Settings: all default
Static file size: around 320GB
Min free space: 12GB
Avg speed: 80MB/s
Error description: At the beginning the SSD seemed to be stable, until I decided to upgrade the firmware from 0002 to 0009. I noticed 0xF4 BSOD upon bursts of read/write, e.g. verifying the local cache of a Steam game. Then I started AIDA64 and ran the looped linear read test and the system stability test with disk stress at the same time, and I could easily repeat the BSOD within tens of minutes each time. Then I ran ASU's Endurance testing with default settings, and the BSOD could be reproduced very quickly (at the very early stage of the 1st loop). The "05 Reallocated Sector Count" and the "C4 Reallocation Event Count" both stayed at 0.
Sample 3:
Model: M4 512GB
Factory firmware: 0002
Testing firmware: 0002
Motherboard: ASUS P8H67-I SATA III (Intel native)
Settings: all default, except 46% application fill and 1GB min free space
Static file size: around 120GB
Min free space: 1GB
Avg speed: 119MB/s
Error description: This sample didn't seem to be that troublesome but since my partner has been using it and never stressed it like I did I guess it just didn't have the chance to show any problem. I ran ASU's Endurance testing for around 3 loops of 0-fill with 12GB min free space and didn't notice any problem. Then I ran it for another night with 46% application fill with 1GB min free space and the computer lost video signal (and according to the log the computer halted during the 4th loop). At this stage the static data was around 310GB (because ASU didn't have a chance to clean the test files yet) and when I tried to continue running ASU's Endurance testing I got write error straight away (with very slow Avg speed displayed). I clicked "Stop" and all test files were deleted. Then ASU's Endurance testing wasn't able to reproduce the problem for another 3 loops. Still running more tests to see what happens next. The "05 Reallocated Sector Count" ,the "C4 Reallocation Event Count" and the "CA MWI" are all still at 0 at the moment.

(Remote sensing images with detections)
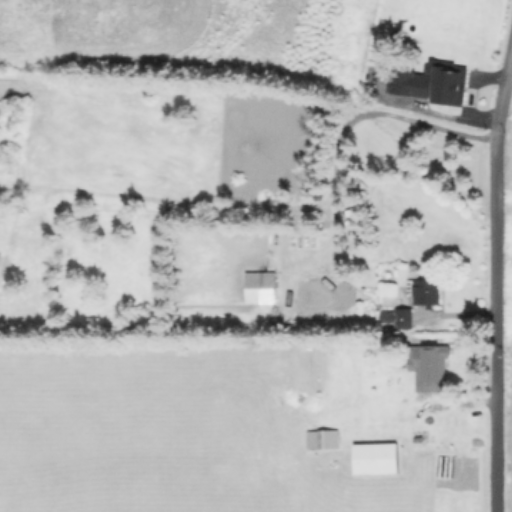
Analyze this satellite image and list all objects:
building: (422, 82)
building: (462, 98)
building: (455, 101)
road: (349, 122)
road: (495, 282)
building: (261, 287)
building: (257, 289)
building: (425, 291)
building: (422, 293)
building: (322, 294)
building: (319, 296)
building: (397, 317)
building: (426, 366)
building: (429, 366)
building: (323, 438)
building: (320, 441)
building: (376, 458)
building: (372, 460)
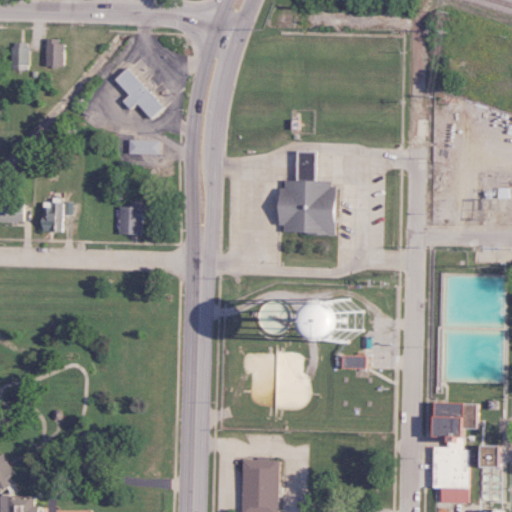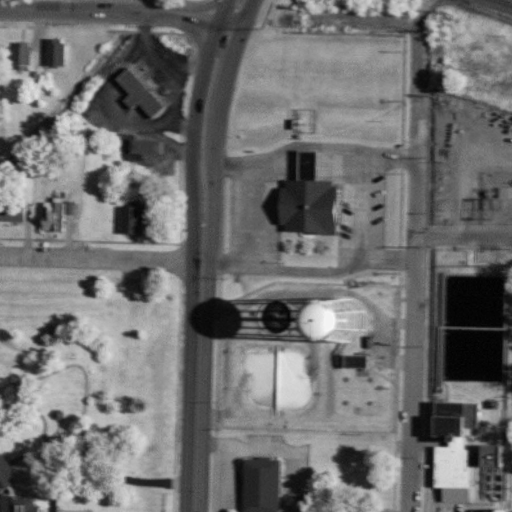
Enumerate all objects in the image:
railway: (503, 2)
road: (112, 13)
building: (55, 53)
building: (20, 55)
building: (142, 94)
road: (416, 126)
building: (145, 146)
building: (312, 198)
building: (13, 211)
building: (56, 214)
building: (135, 219)
road: (463, 231)
road: (90, 238)
road: (98, 252)
road: (196, 253)
building: (359, 360)
water tower: (324, 362)
road: (64, 364)
road: (411, 371)
road: (13, 379)
park: (88, 386)
road: (172, 393)
road: (5, 401)
road: (19, 404)
building: (456, 448)
road: (510, 470)
road: (107, 472)
building: (494, 472)
building: (265, 485)
building: (22, 503)
road: (71, 509)
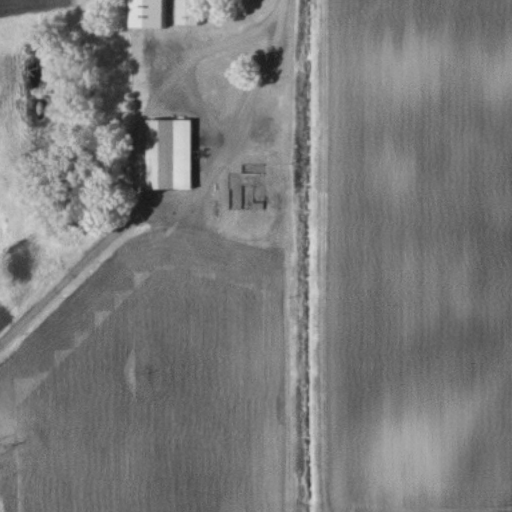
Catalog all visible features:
building: (185, 12)
building: (145, 14)
building: (166, 154)
road: (182, 205)
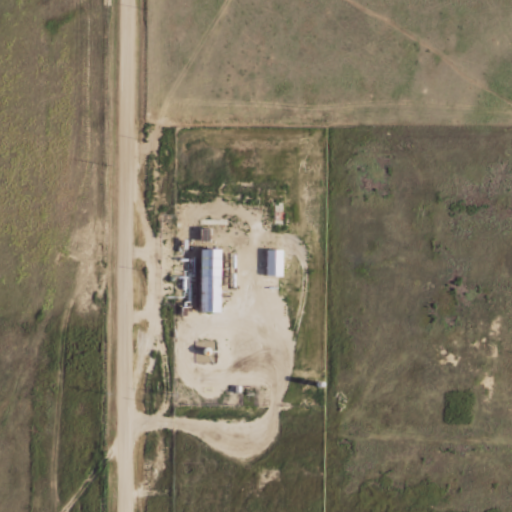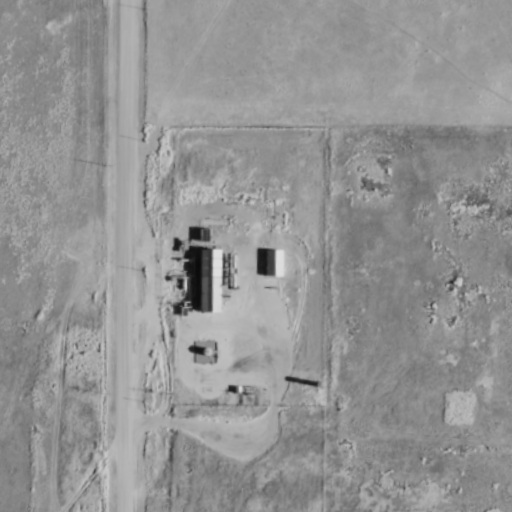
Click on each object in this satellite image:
road: (127, 256)
building: (270, 262)
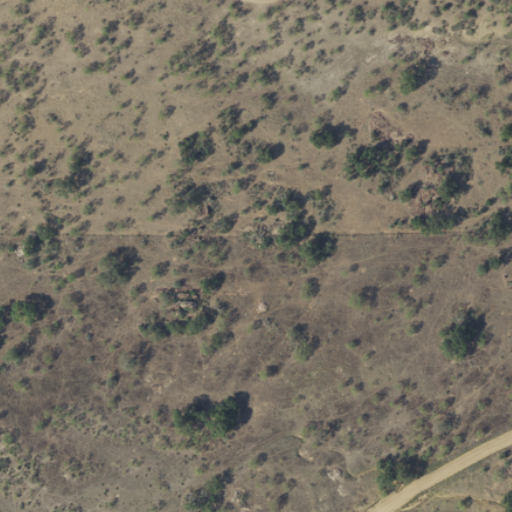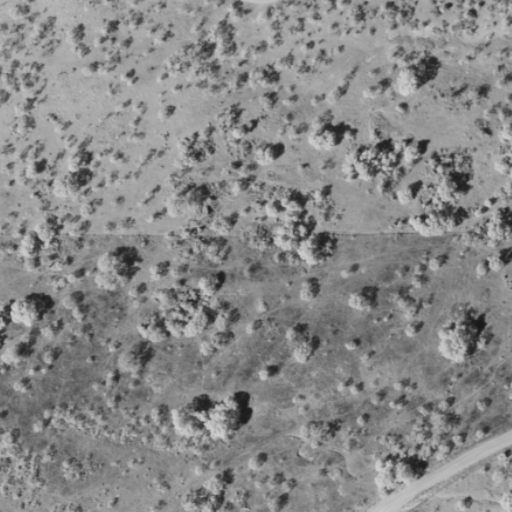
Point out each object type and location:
road: (394, 441)
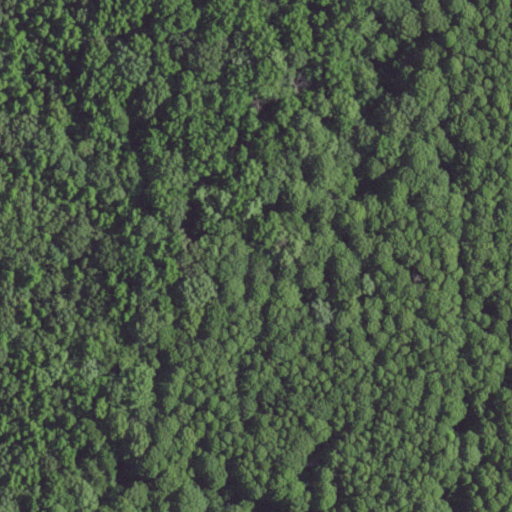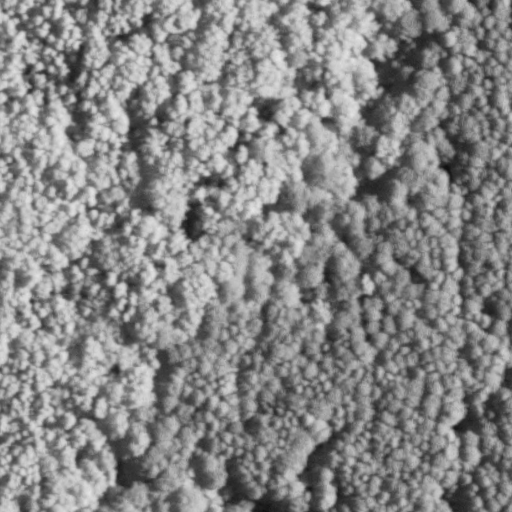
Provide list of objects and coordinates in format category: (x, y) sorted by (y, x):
park: (319, 262)
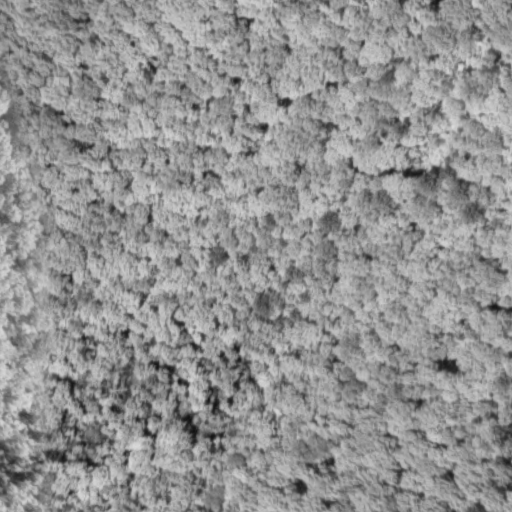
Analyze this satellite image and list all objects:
road: (507, 2)
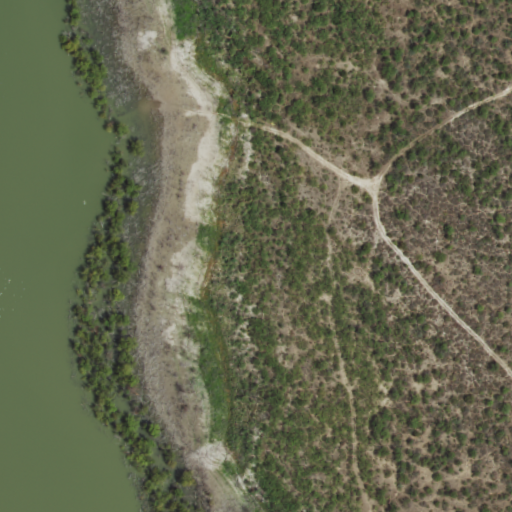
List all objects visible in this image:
road: (374, 219)
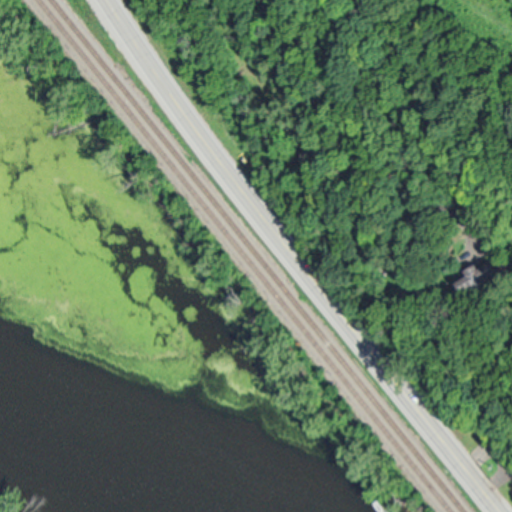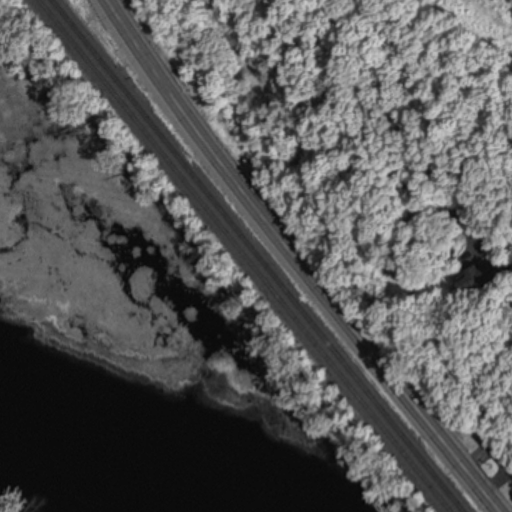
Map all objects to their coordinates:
road: (197, 135)
railway: (246, 255)
railway: (258, 255)
road: (423, 311)
road: (403, 388)
road: (510, 464)
road: (506, 465)
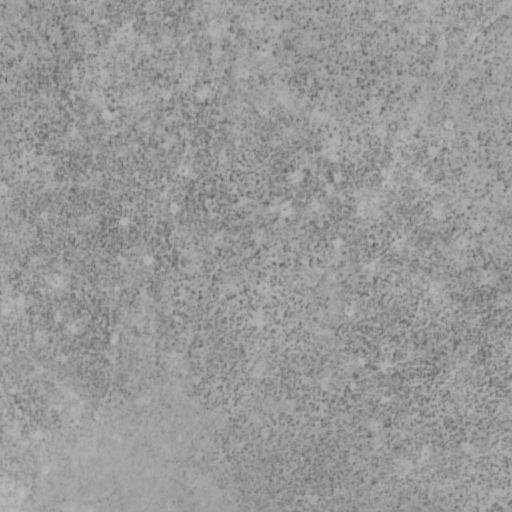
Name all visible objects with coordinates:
road: (5, 502)
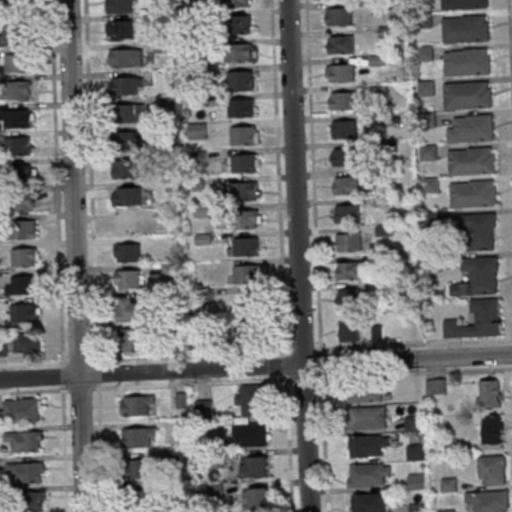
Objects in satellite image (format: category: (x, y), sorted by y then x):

**EXERCISE INSTRUCTIONS:**
1. In the SSD test notes, which firmware upgrade was made before the 0xF4 BSOD errors appeared?
2. Continue the SSD test notes from their last line.

**ANSWERS BY TASK:**
1. The firmware was upgraded from 0002 to 0009.

2.
The m4 really should have no problem running the Endurance test, the smaller 64GB did remarkably well and looks to do just as well in round 2.
The amount of static data should be relative to the capacity and so 350-400GB would be OK but 12GB as a minimum of free space would be on the low side for the 256/512GB capacities, you might consider increasing that to at least 16-32GB as that would be more realistic for a drive on the large side.
I keep at least 20-30GB of free space on 256GB drives and that is actually out of my comfort zone.
The relatively slow avg speed might be a pointer to that the drive is struggling with the work-load, I had expected it to be 2x the speed of the m4 64GB.
(the first m4 64GB had an avg speed of 88MiB/s)
Anyways, it should not fail this test in just a few loops!
Personally I'd probably approach the test carefully or stay away from testing that particular drive/model as multiple drives have shown issues with the workload.
So, you could try increasing the minimum free space to 20-30GB as that would be more life-like for client workloads, 1GB is much to low, even for a small drive.
If I can arrange to take one of my C300 or m4 256GB drives out of "production" I'll do a short test sometime during the Christmas holidays.
Todays update:
Kingston V+100
308.6083 TiB
1577 hours
Avg speed 25.37 MiB/s
AD still 1.
168= 1 (SATA PHY Error Count)
P/E?
MD5 OK.
Reallocated sectors : 00
http://www.diskusjon.no/index.php?ap...tach_id=472854http://www.diskusjon.no/index.php?ap...tach_id=472851
Intel X25-M G1 80GB
163,9794 TiB
19796 hours
Reallocated sectors : 00
MWI=156 to 155.
MD5 =OK
48.55 MiB/s on avg
http://www.diskusjon.no/index.php?ap...tach_id=472853http://www.diskusjon.no/index.php?ap...tach_id=472850
m4
113.9955 TiB
412 hours
Avg speed 81.18 MiB/s.
AD gone from 38 to 34.
P/E 1986.
MD5 OK.
Reallocated sectors : 00
http://www.diskusjon.no/index.php?ap...tach_id=472855http://www.diskusjon.no/index.php?ap...tach_id=472852
Any news of those charts, the C300 and Vapor ?
I don't have access to my X25-E at the moment, and the only pics I have access to are some benchmarks.
But the power count/unsafe shutdown counts are not 1:1, but there are quite a few. Mine only has around 300GB on it though.
I checked my X25-E drives and all have unsafe shutdowns, looks like 20-30% of the shutdowns are unsafe.
I performed a few tests last night and when Unsafe shutdown increased, the Power Cycle Count did not.
(I had expected Power Cycle Count to increase on every power Off and it didn't)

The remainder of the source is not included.